▶ REQUIREMENT:
Please give back the listing below word for word and drop any images.

▶ DATASET EXCERPT:
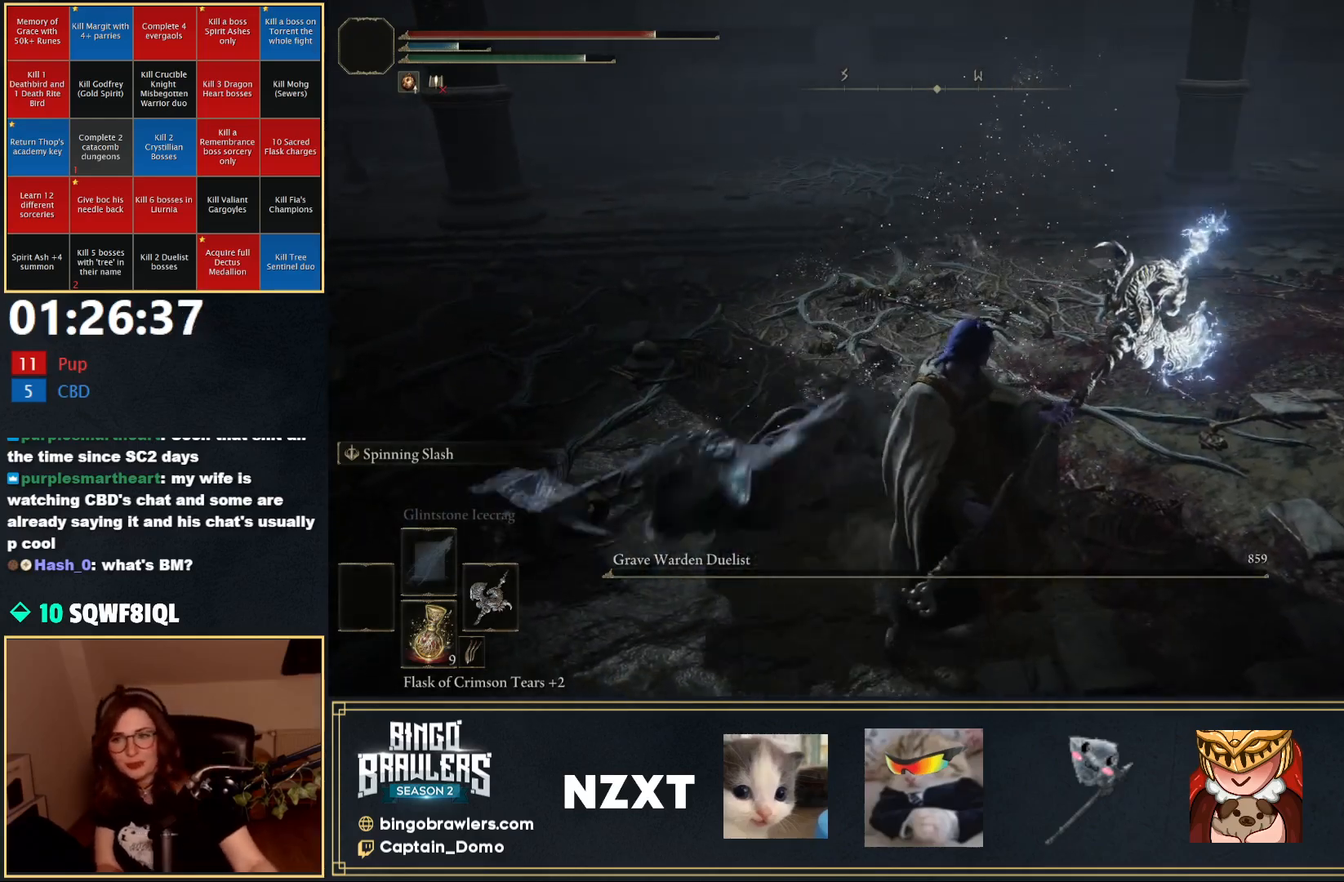
{"buttons": [], "left_stick": "up-left", "right_stick": "center", "events": [[17, "left_stick", "right"], [167, "left_stick", "down-right"], [367, "left_stick", "down-left"], [483, "left_stick", "up-left"]]}
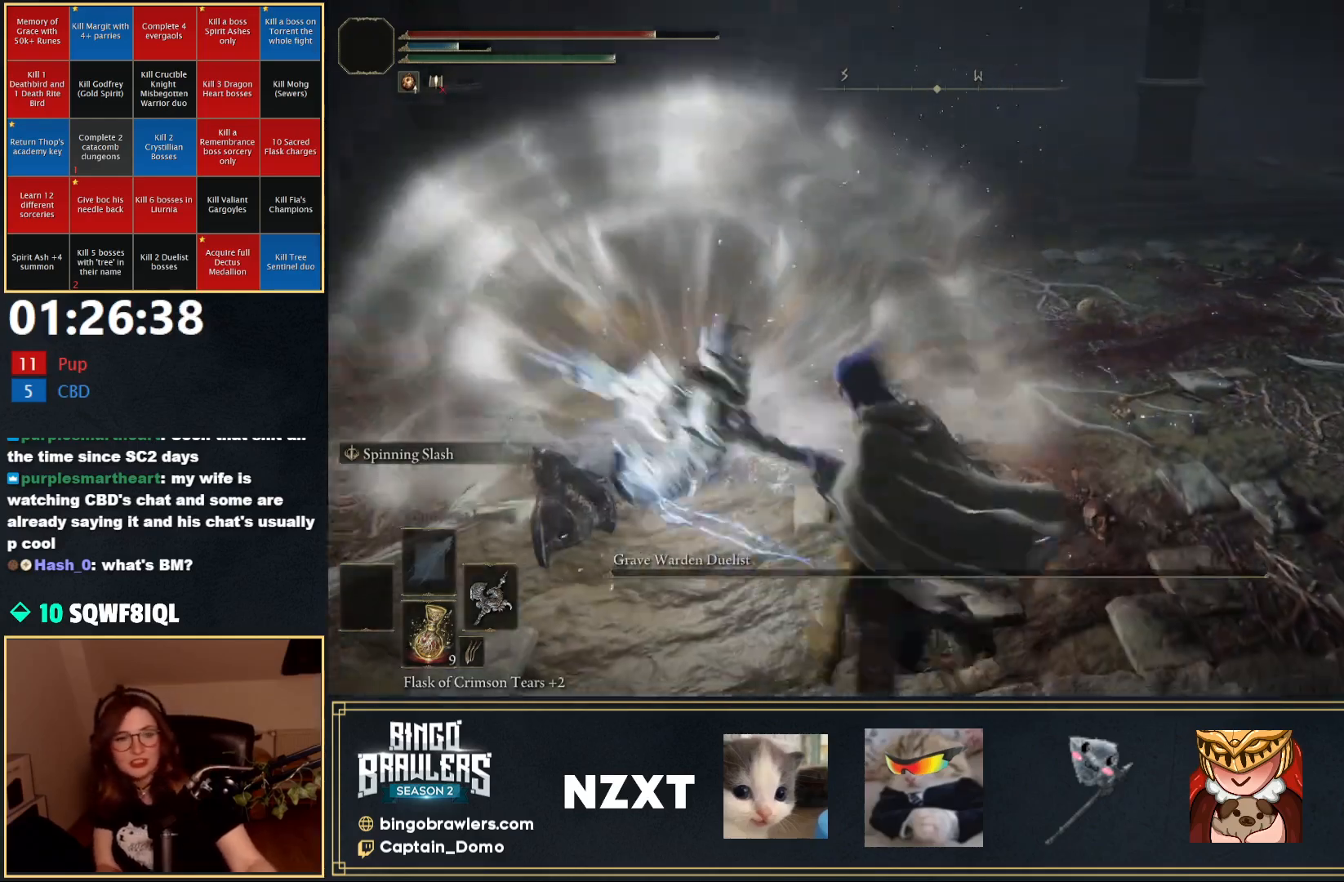
{"buttons": [], "left_stick": "center", "right_stick": "center", "events": [[100, "left_stick", "up-right"], [250, "left_stick", "center"]]}
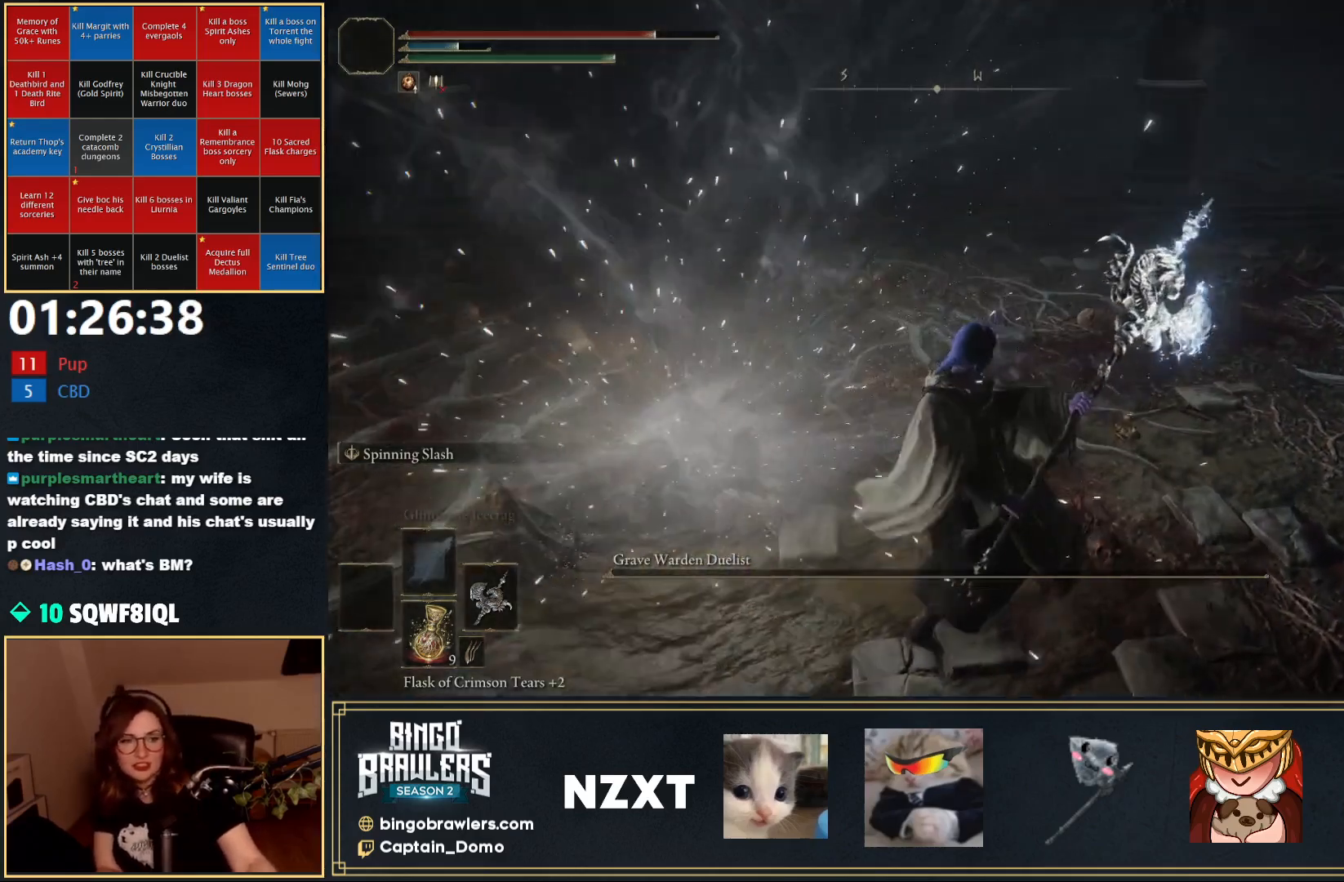
{"buttons": [], "left_stick": "center", "right_stick": "center", "events": []}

▶ TASK OUTPUT:
{"buttons": [], "left_stick": "up-left", "right_stick": "center", "events": [[17, "left_stick", "right"], [167, "left_stick", "down-right"], [367, "left_stick", "down-left"], [483, "left_stick", "up-left"]]}
{"buttons": [], "left_stick": "center", "right_stick": "center", "events": [[100, "left_stick", "up-right"], [250, "left_stick", "center"]]}
{"buttons": [], "left_stick": "center", "right_stick": "center", "events": []}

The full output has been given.